Chateaubriand s’en tient à une interprétation plus lâche. Mais il a ce grand mérite de proclamer, le premier, que cette architecture gothique, reniée et bafouée depuis le XVIe siècle par tous les beaux esprits, chrétiens ou « libertins », unanimement, s’inspirait, comme l’architecture grecque elle-même, de l’ordre naturel. Il retrouve dans cette inspiration universelle l’universelle tradition et donne par là, bien plus clairement, au point de vue de l’art, que Rousseau n’avait fait, le double signal du recours à la nature et du retour aux principes.

Il fait plus et, dans cette idée générale, il rencontre — sans peut-être l’y discerner bien nettement lui-même — une idée particulière qui sera chère à toute la jeune école archéologique de la fin du XIXe siècle, que Courajod, notamment, illustrera de son éloquent et lucide enthousiasme. Si ceux que Chateaubriand nomme, assez improprement, du reste, les Gaulois, ont imité par l’architecture et la sculpture le fût, la frondaison et la feuille du chêne, c’est donc qu’ils sont personnellement intervenus dans leur œuvre : ils ont directement regardé la nature et ils l’ont traduite selon leur vision et selon les moyens dont ils disposaient. Il y a, dans cette œuvre, un plan, une volonté, et il y a une originalité. Il n’est donc pas permis de dire, comme pourtant on le répétera bien après Chateaubriand et bien souvent, que « le genre de bâtisse auquel on donne le nom de gothique »[1], dans sa structure, est inspiré « par le seul caprice » ; dans son ornementation, « n’est qu’une dégénération de l’ornement antique, tradition confuse et transposition incohérente des trois ordres grecs, où les feuilles du corinthien, les volutes de l’ionique, les tores du dorique se trouvent compilés sans intention, sans choix, et exécutés sans art ».
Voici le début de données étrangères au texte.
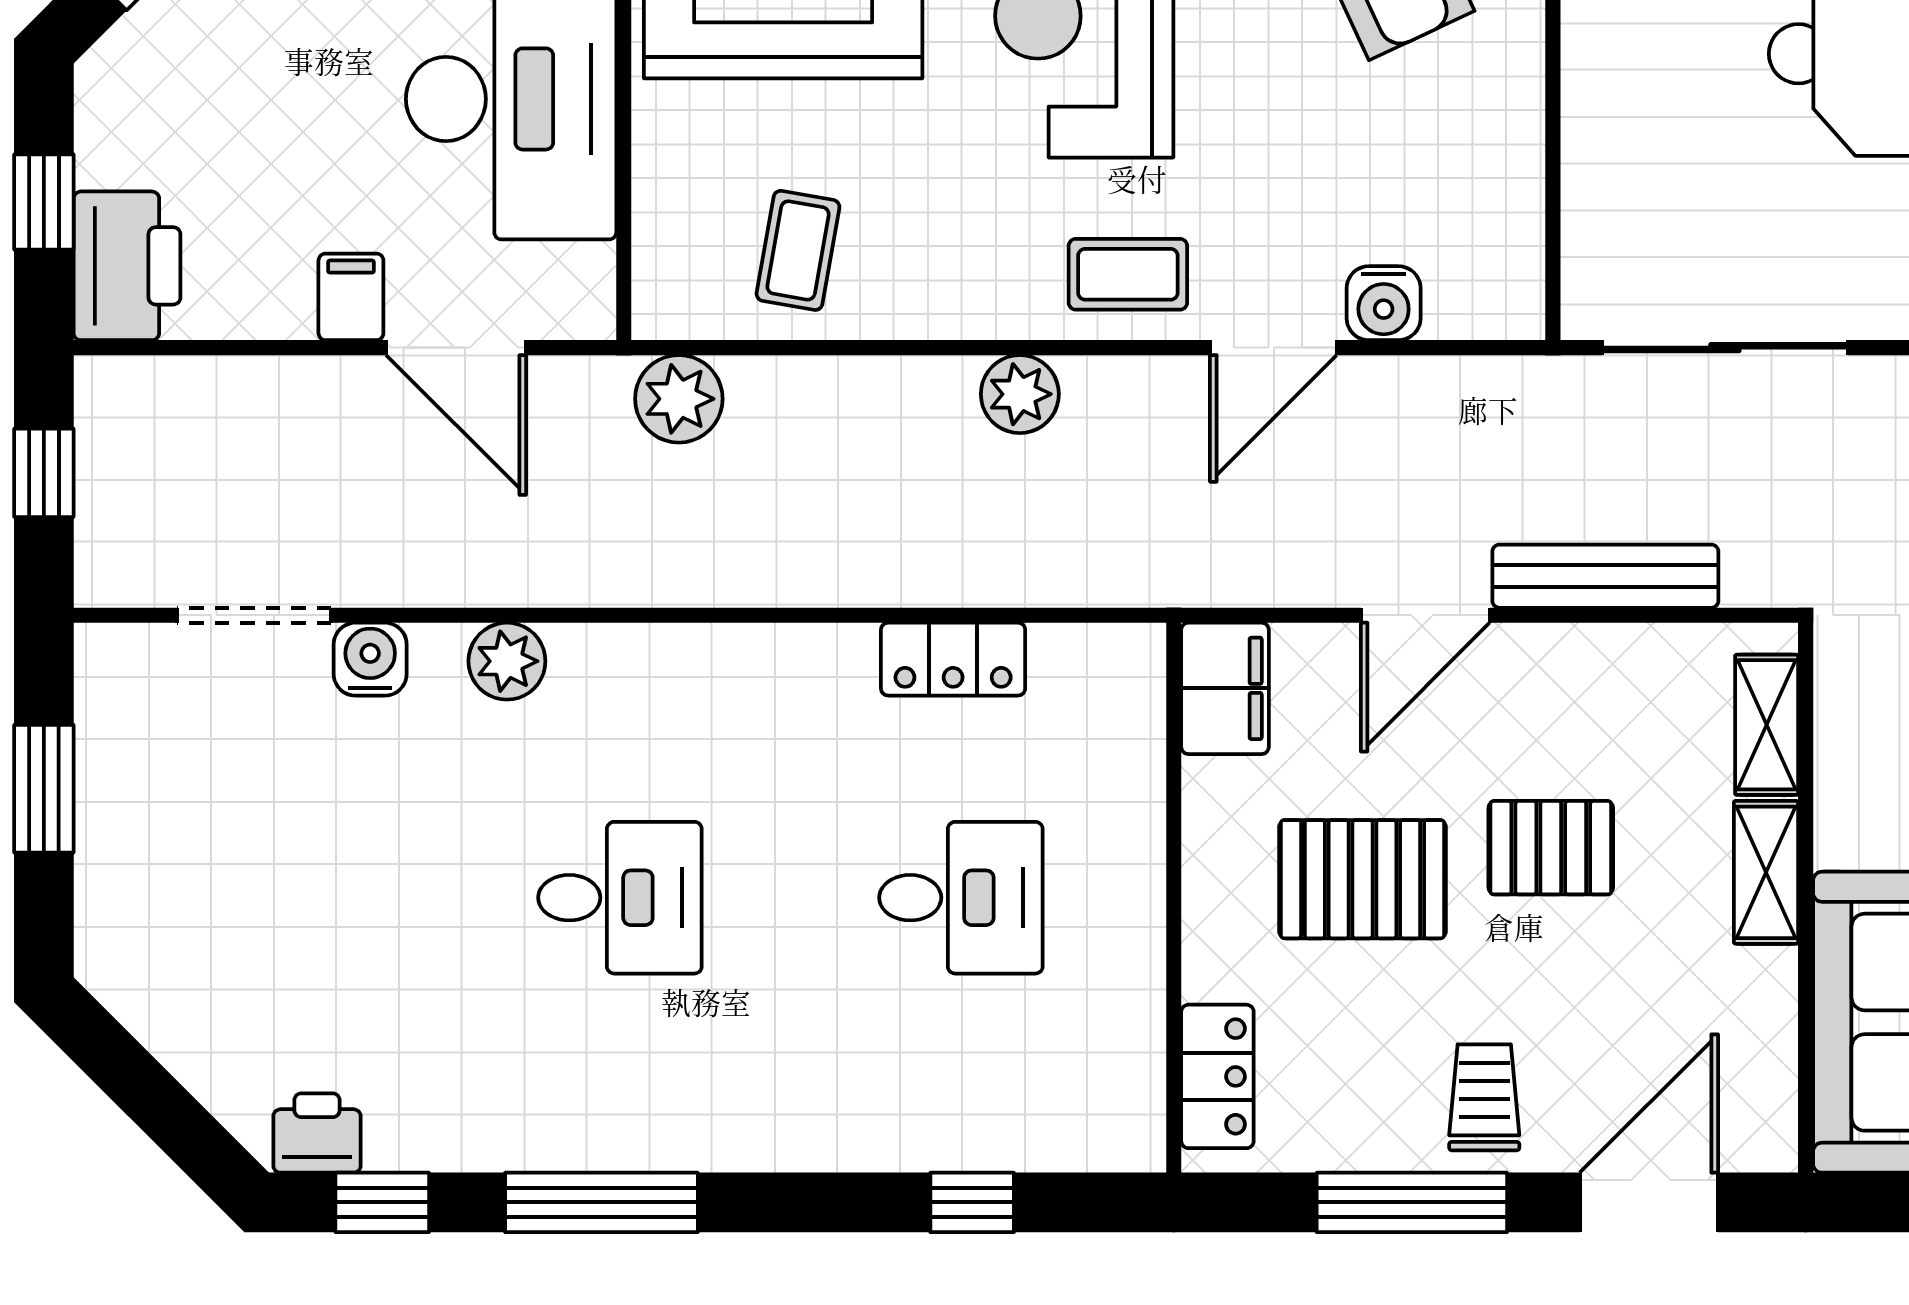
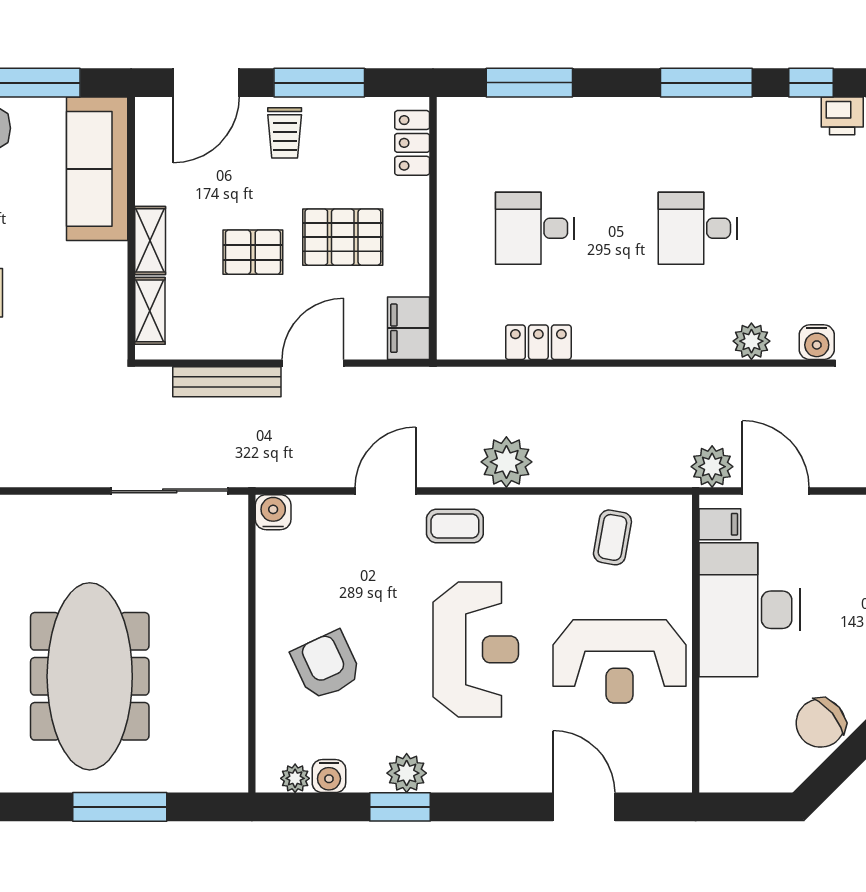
filing cabinet: (351, 297) -> (720, 524), moved, turned -90
water cooler: (1384, 303) -> (273, 512), moved
plant: (1020, 394) -> (506, 462), width x1.36, depth x1.36
plant: (679, 399) -> (712, 467), moved
window: (972, 1202) -> (529, 83), width x2.17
Mais, si les « Gaulois » ont demandé à l’Arbre leurs inspirations monumentales, n’ont-ils pas dû soumettre leur technique à la matière comme aux lignes de l’Arbre ? Ils furent des charpentiers avant d’être des tailleurs de pierres, dira quatre-vingts ans plus tard Courajod, et, tailleurs de pierres, ils restèrent des charpentiers : à l’école de l’art romain, qu’ils connurent bien plus tard, ils apportèrent des préférences et des habitudes de travail qui leur étaient propres, et la ner-

  1. Quatremère de Quincy, Dictionnaire historique d’architecture.